── Listed records

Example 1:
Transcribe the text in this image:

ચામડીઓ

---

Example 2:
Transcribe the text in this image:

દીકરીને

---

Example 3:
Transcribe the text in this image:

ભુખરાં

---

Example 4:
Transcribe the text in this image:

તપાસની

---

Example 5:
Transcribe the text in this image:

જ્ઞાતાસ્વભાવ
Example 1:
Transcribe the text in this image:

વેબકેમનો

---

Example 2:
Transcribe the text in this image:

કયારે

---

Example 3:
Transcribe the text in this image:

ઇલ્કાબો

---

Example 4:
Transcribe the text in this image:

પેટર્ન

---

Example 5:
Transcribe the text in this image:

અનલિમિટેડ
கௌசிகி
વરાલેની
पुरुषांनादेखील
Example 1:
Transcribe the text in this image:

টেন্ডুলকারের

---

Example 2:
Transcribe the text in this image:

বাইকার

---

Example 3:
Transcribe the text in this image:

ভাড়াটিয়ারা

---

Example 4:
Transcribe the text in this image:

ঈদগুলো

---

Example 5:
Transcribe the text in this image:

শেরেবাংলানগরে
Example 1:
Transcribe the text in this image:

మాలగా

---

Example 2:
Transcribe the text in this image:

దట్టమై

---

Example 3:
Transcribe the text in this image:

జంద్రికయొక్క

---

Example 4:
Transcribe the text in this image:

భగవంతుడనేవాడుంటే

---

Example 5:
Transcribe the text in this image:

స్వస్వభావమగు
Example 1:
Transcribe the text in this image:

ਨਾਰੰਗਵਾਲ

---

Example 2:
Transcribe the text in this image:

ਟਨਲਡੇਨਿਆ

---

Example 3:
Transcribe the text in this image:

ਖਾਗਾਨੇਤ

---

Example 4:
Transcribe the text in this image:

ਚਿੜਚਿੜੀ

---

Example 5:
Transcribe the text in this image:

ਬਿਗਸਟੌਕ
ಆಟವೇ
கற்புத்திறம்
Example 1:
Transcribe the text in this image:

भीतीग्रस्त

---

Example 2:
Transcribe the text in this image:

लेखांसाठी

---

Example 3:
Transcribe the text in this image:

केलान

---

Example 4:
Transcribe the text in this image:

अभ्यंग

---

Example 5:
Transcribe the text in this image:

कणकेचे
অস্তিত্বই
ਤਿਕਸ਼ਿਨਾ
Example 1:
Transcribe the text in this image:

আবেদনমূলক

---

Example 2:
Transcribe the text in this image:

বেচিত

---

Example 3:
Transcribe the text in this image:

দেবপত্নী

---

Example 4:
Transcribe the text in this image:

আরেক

────

#### Written exercise:
Rewrite all of the rows above, changing every "Transcribe" to "Write down" and leaving the rest untouched.

#### Result for this exercise:
Example 1:
Write down the text in this image:

ચામડીઓ

---

Example 2:
Write down the text in this image:

દીકરીને

---

Example 3:
Write down the text in this image:

ભુખરાં

---

Example 4:
Write down the text in this image:

તપાસની

---

Example 5:
Write down the text in this image:

જ્ઞાતાસ્વભાવ
Example 1:
Write down the text in this image:

વેબકેમનો

---

Example 2:
Write down the text in this image:

કયારે

---

Example 3:
Write down the text in this image:

ઇલ્કાબો

---

Example 4:
Write down the text in this image:

પેટર્ન

---

Example 5:
Write down the text in this image:

અનલિમિટેડ
கௌசிகி
વરાલેની
पुरुषांनादेखील
Example 1:
Write down the text in this image:

টেন্ডুলকারের

---

Example 2:
Write down the text in this image:

বাইকার

---

Example 3:
Write down the text in this image:

ভাড়াটিয়ারা

---

Example 4:
Write down the text in this image:

ঈদগুলো

---

Example 5:
Write down the text in this image:

শেরেবাংলানগরে
Example 1:
Write down the text in this image:

మాలగా

---

Example 2:
Write down the text in this image:

దట్టమై

---

Example 3:
Write down the text in this image:

జంద్రికయొక్క

---

Example 4:
Write down the text in this image:

భగవంతుడనేవాడుంటే

---

Example 5:
Write down the text in this image:

స్వస్వభావమగు
Example 1:
Write down the text in this image:

ਨਾਰੰਗਵਾਲ

---

Example 2:
Write down the text in this image:

ਟਨਲਡੇਨਿਆ

---

Example 3:
Write down the text in this image:

ਖਾਗਾਨੇਤ

---

Example 4:
Write down the text in this image:

ਚਿੜਚਿੜੀ

---

Example 5:
Write down the text in this image:

ਬਿਗਸਟੌਕ
ಆಟವೇ
கற்புத்திறம்
Example 1:
Write down the text in this image:

भीतीग्रस्त

---

Example 2:
Write down the text in this image:

लेखांसाठी

---

Example 3:
Write down the text in this image:

केलान

---

Example 4:
Write down the text in this image:

अभ्यंग

---

Example 5:
Write down the text in this image:

कणकेचे
অস্তিত্বই
ਤਿਕਸ਼ਿਨਾ
Example 1:
Write down the text in this image:

আবেদনমূলক

---

Example 2:
Write down the text in this image:

বেচিত

---

Example 3:
Write down the text in this image:

দেবপত্নী

---

Example 4:
Write down the text in this image:

আরেক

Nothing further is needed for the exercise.